As artificial intelligence gradually weaves itself into the systems that power Morocco’s economy—ports, electricity grids and healthcare facilities—a U.S. initiative deserves the attention of local operators. The National Institute of Standards and Technology (NIST) has released a concept note for an AI Risk Management Framework (AI RMF) Profile dedicated to critical infrastructure.

Beyond the general voluntary framework

Since January 2023, NIST has offered a voluntary AI RMF widely recognized as an international reference point for trustworthy AI. In 2024, the institute already published a specific profile for generative AI. This new concept note goes a step further by focusing on concrete operational practices for sectors where failure can have severe consequences: energy, transportation, healthcare and financial services.

The document, still at the concept note stage and open to stakeholder feedback, aims to guide operators in assessing, managing and documenting risks related to AI-enabled systems. It is not a binding regulation, but a structured guidebook that experts anticipate will strongly influence future procurement requirements and insurer expectations.

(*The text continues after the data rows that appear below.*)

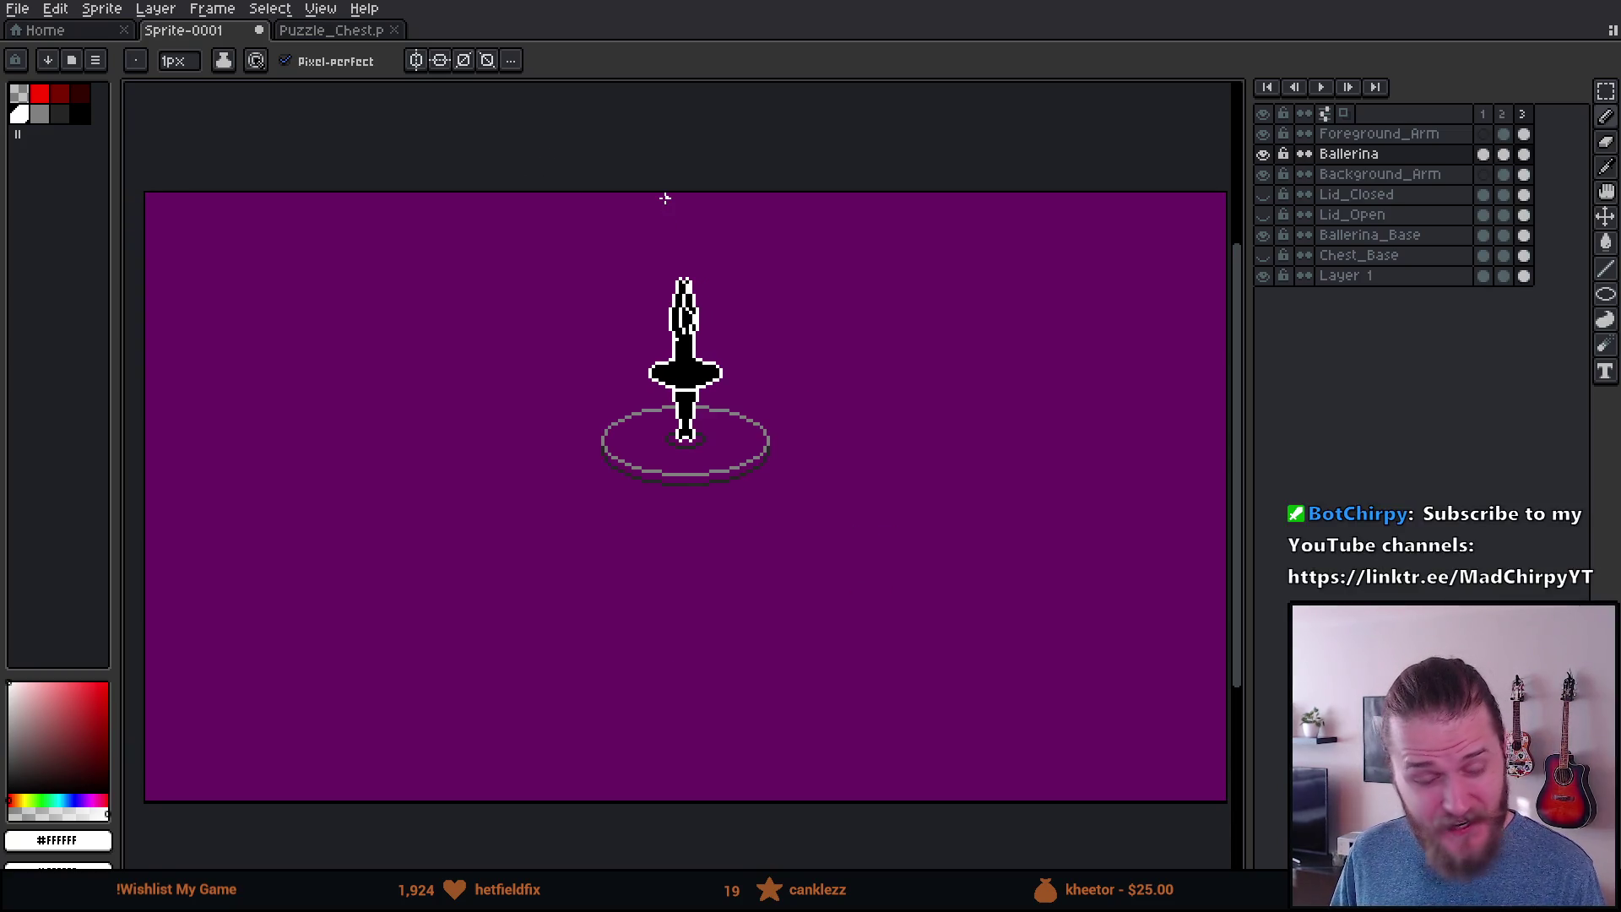
Step: Recheck the poses frame by frame, ending by selecting all of frame 3 across layers
scroll(678, 219, "up", 3)
key("Left")
key("Left")
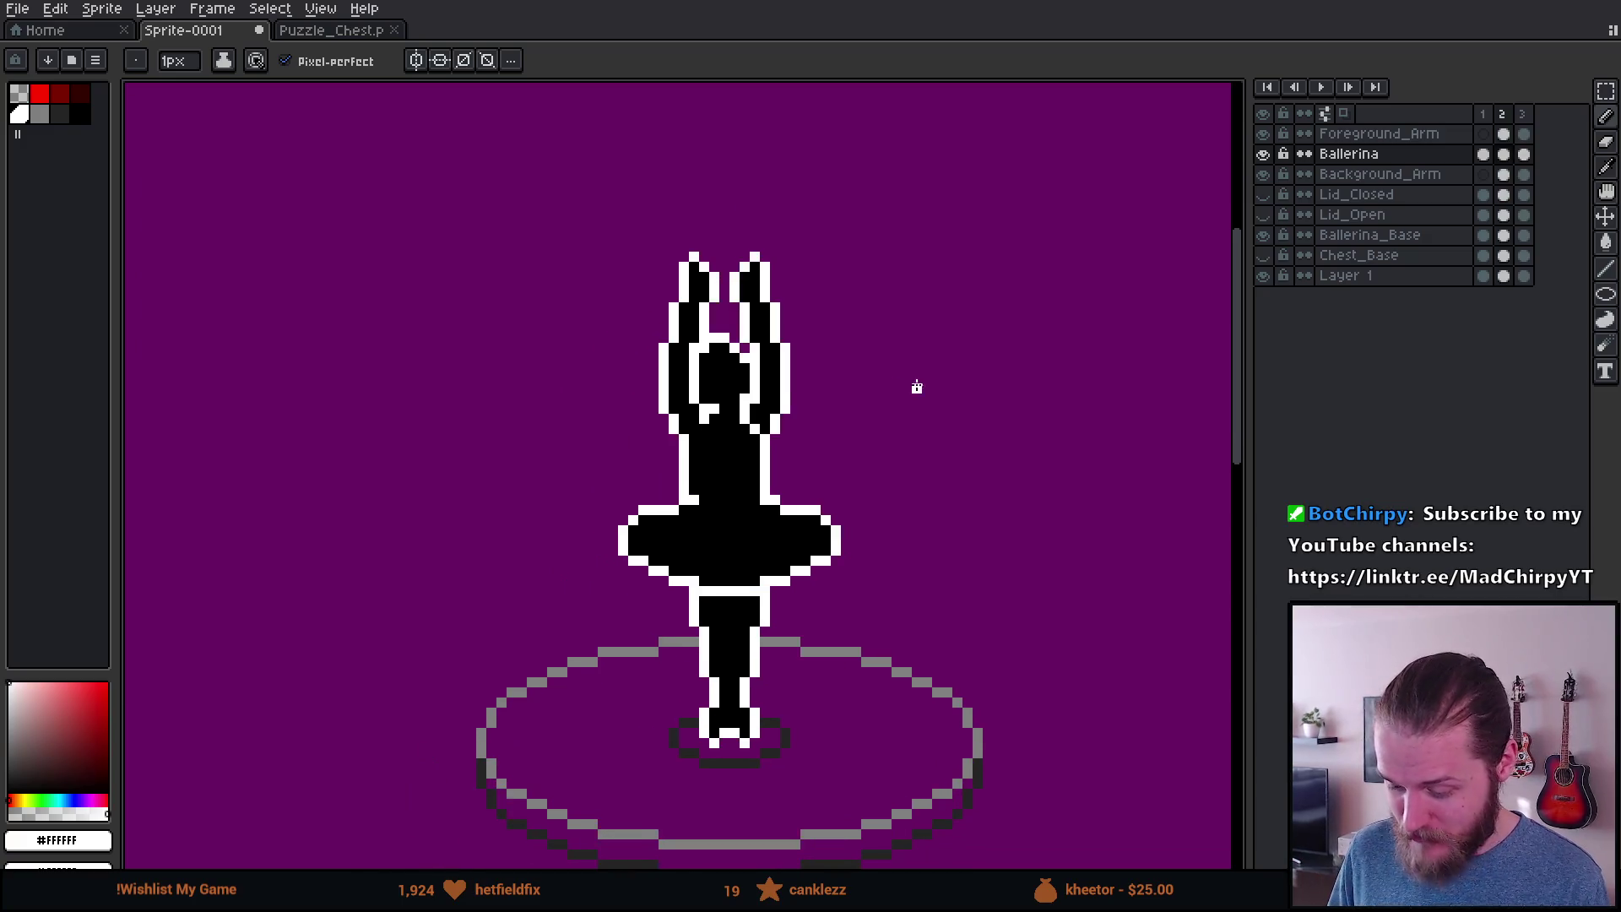
key("Right")
key("Right")
key("Left")
key("Left")
key("Right")
key("Right")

A window of opportunity for Morocco

For Morocco, which is actively modernizing its critical infrastructure—through mega-port projects, smart-grid deployments and the digital transformation of the healthcare sector—this profile could serve as a ready-made reference framework. By aligning their practices with these standards, local system integrators and operators can ease the path to winning international contracts, reassure foreign investors, and anticipate future regulations inspired by these same guidelines.

What to watch

  • The comment-collection phase: Feedback from relevant sectors will refine the profile. Active monitoring can position Moroccan actors as contributors or early adopters.
  • Adoption in international tenders: Supplier requirements aligned with the NIST profile may progressively appear in the terms of reference of multilateral funding institutions.
  • Potential transition to regulation: Even without mandatory force today, such technical frameworks pave the way for future legal obligations, in the United States and among its trading partners.

In sum, a weak signal from Washington that could durably shape how AI is deployed in high-stakes environments—including in Morocco.